PROVIDED MATERIAL —
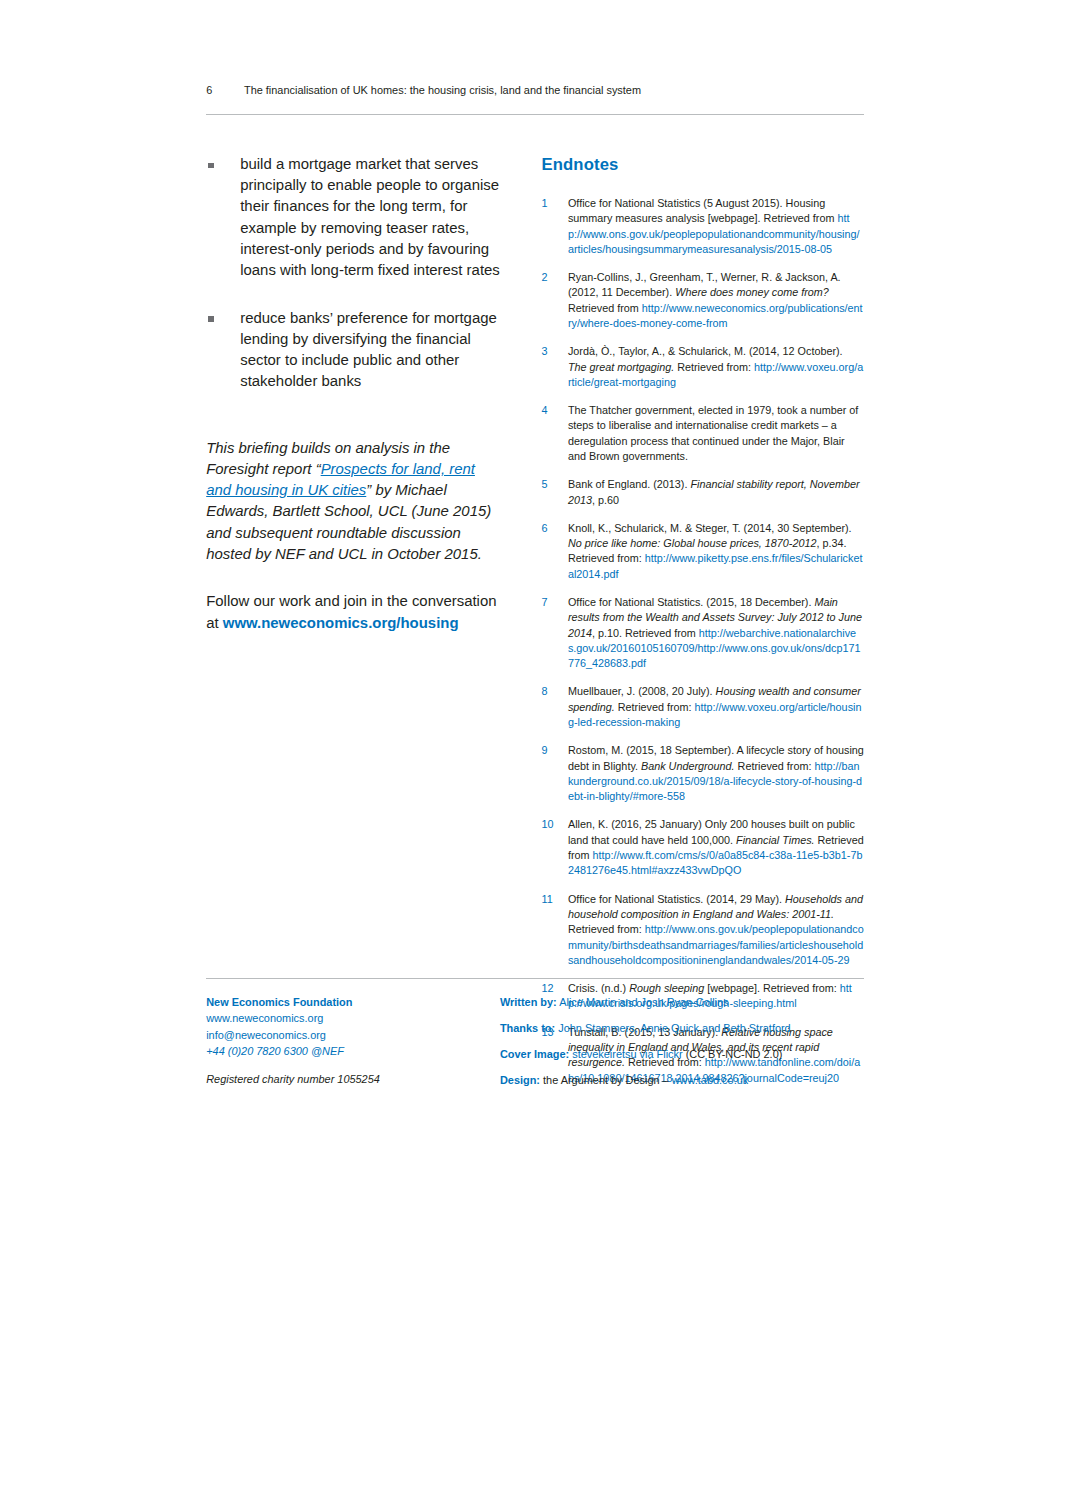6 The financialisation of UK homes: the housing crisis, land and the financial system
build a mortgage market that serves principally to enable people to organise their finances for the long term, for example by removing teaser rates, interest-only periods and by favouring loans with long-term fixed interest rates
reduce banks’ preference for mortgage lending by diversifying the financial sector to include public and other stakeholder banks
This briefing builds on analysis in the Foresight report “Prospects for land, rent and housing in UK cities” by Michael Edwards, Bartlett School, UCL (June 2015) and subsequent roundtable discussion hosted by NEF and UCL in October 2015.
Follow our work and join in the conversation at www.neweconomics.org/housing
Endnotes
Office for National Statistics (5 August 2015). Housing summary measures analysis [webpage]. Retrieved from http://www.ons.gov.uk/peoplepopulationandcommunity/housing/articles/housingsummarymeasuresanalysis/2015-08-05
Ryan-Collins, J., Greenham, T., Werner, R. & Jackson, A. (2012, 11 December). Where does money come from? Retrieved from http://www.neweconomics.org/publications/entry/where-does-money-come-from
Jordà, Ò., Taylor, A., & Schularick, M. (2014, 12 October). The great mortgaging. Retrieved from: http://www.voxeu.org/article/great-mortgaging
The Thatcher government, elected in 1979, took a number of steps to liberalise and internationalise credit markets – a deregulation process that continued under the Major, Blair and Brown governments.
Bank of England. (2013). Financial stability report, November 2013, p.60
Knoll, K., Schularick, M. & Steger, T. (2014, 30 September). No price like home: Global house prices, 1870-2012, p.34. Retrieved from: http://www.piketty.pse.ens.fr/files/Schularicketal2014.pdf
Office for National Statistics. (2015, 18 December). Main results from the Wealth and Assets Survey: July 2012 to June 2014, p.10. Retrieved from http://webarchive.nationalarchives.gov.uk/20160105160709/http://www.ons.gov.uk/ons/dcp171776_428683.pdf
Muellbauer, J. (2008, 20 July). Housing wealth and consumer spending. Retrieved from: http://www.voxeu.org/article/housing-led-recession-making
Rostom, M. (2015, 18 September). A lifecycle story of housing debt in Blighty. Bank Underground. Retrieved from: http://bankunderground.co.uk/2015/09/18/a-lifecycle-story-of-housing-debt-in-blighty/#more-558
Allen, K. (2016, 25 January) Only 200 houses built on public land that could have held 100,000. Financial Times. Retrieved from http://www.ft.com/cms/s/0/a0a85c84-c38a-11e5-b3b1-7b2481276e45.html#axzz433vwDpQO
Office for National Statistics. (2014, 29 May). Households and household composition in England and Wales: 2001-11. Retrieved from: http://www.ons.gov.uk/peoplepopulationandcommunity/birthsdeathsandmarriages/families/articleshouseholdsandhouseholdcompositioninenglandandwales/2014-05-29
Crisis. (n.d.) Rough sleeping [webpage]. Retrieved from: http://www.crisis.org.uk/pages/rough-sleeping.html
Tunstall, B. (2015, 13 January). Relative housing space inequality in England and Wales, and its recent rapid resurgence. Retrieved from: http://www.tandfonline.com/doi/abs/10.1080/14616718.2014.984826?journalCode=reuj20
New Economics Foundation
www.neweconomics.org
info@neweconomics.org
+44 (0)20 7820 6300 @NEF
Registered charity number 1055254
Written by: Alice Martin and Josh Ryan-Collins
Thanks to: John Stammers, Annie Quick and Beth Stratford
Cover Image: stevekeiretsu via Flickr (CC BY-NC-ND 2.0)
Design: the Argument by Design – www.tabd.co.uk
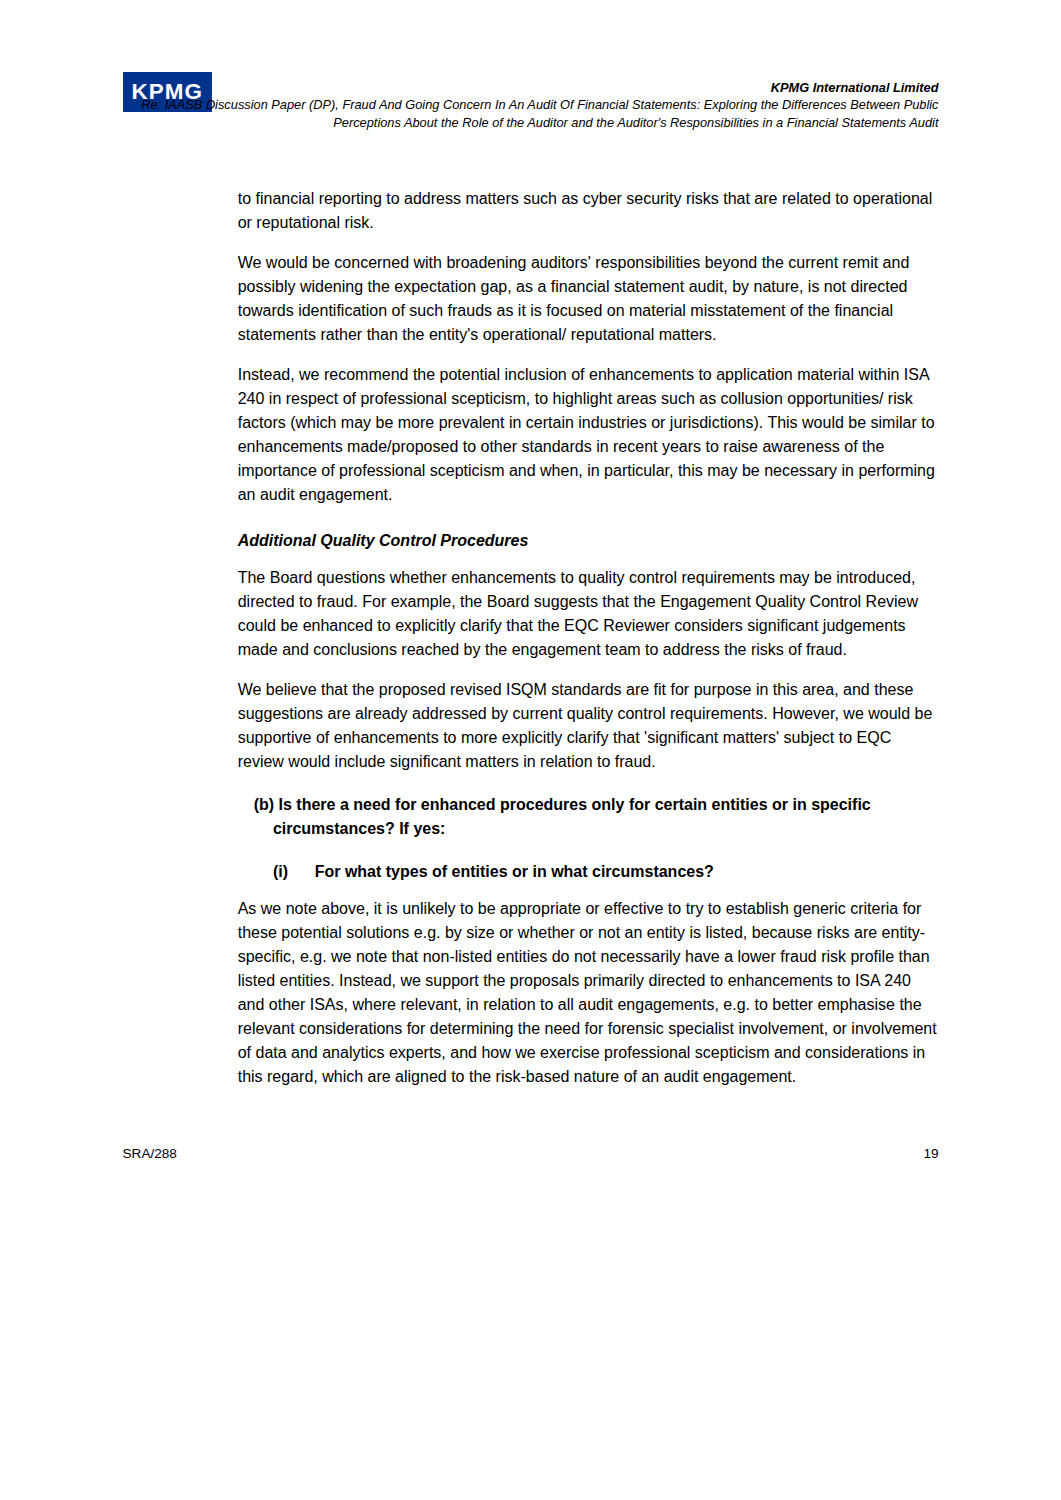KPMG
KPMG International Limited
Re: IAASB Discussion Paper (DP), Fraud And Going Concern In An Audit Of Financial Statements: Exploring the Differences Between Public Perceptions About the Role of the Auditor and the Auditor's Responsibilities in a Financial Statements Audit
to financial reporting to address matters such as cyber security risks that are related to operational or reputational risk.
We would be concerned with broadening auditors' responsibilities beyond the current remit and possibly widening the expectation gap, as a financial statement audit, by nature, is not directed towards identification of such frauds as it is focused on material misstatement of the financial statements rather than the entity's operational/ reputational matters.
Instead, we recommend the potential inclusion of enhancements to application material within ISA 240 in respect of professional scepticism, to highlight areas such as collusion opportunities/ risk factors (which may be more prevalent in certain industries or jurisdictions). This would be similar to enhancements made/proposed to other standards in recent years to raise awareness of the importance of professional scepticism and when, in particular, this may be necessary in performing an audit engagement.
Additional Quality Control Procedures
The Board questions whether enhancements to quality control requirements may be introduced, directed to fraud. For example, the Board suggests that the Engagement Quality Control Review could be enhanced to explicitly clarify that the EQC Reviewer considers significant judgements made and conclusions reached by the engagement team to address the risks of fraud.
We believe that the proposed revised ISQM standards are fit for purpose in this area, and these suggestions are already addressed by current quality control requirements. However, we would be supportive of enhancements to more explicitly clarify that 'significant matters' subject to EQC review would include significant matters in relation to fraud.
(b) Is there a need for enhanced procedures only for certain entities or in specific circumstances? If yes:
(i) For what types of entities or in what circumstances?
As we note above, it is unlikely to be appropriate or effective to try to establish generic criteria for these potential solutions e.g. by size or whether or not an entity is listed, because risks are entity-specific, e.g. we note that non-listed entities do not necessarily have a lower fraud risk profile than listed entities. Instead, we support the proposals primarily directed to enhancements to ISA 240 and other ISAs, where relevant, in relation to all audit engagements, e.g. to better emphasise the relevant considerations for determining the need for forensic specialist involvement, or involvement of data and analytics experts, and how we exercise professional scepticism and considerations in this regard, which are aligned to the risk-based nature of an audit engagement.
SRA/288 19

AIM OF THE EXERCISE — Should a line in the material contain "mortgage", copy it.

PROBLEM SOLUTION —
build a mortgage market that serves principally to enable people to organise their finances for the long term, for example by removing teaser rates, interest-only periods and by favouring loans with long-term fixed interest rates
reduce banks’ preference for mortgage lending by diversifying the financial sector to include public and other stakeholder banks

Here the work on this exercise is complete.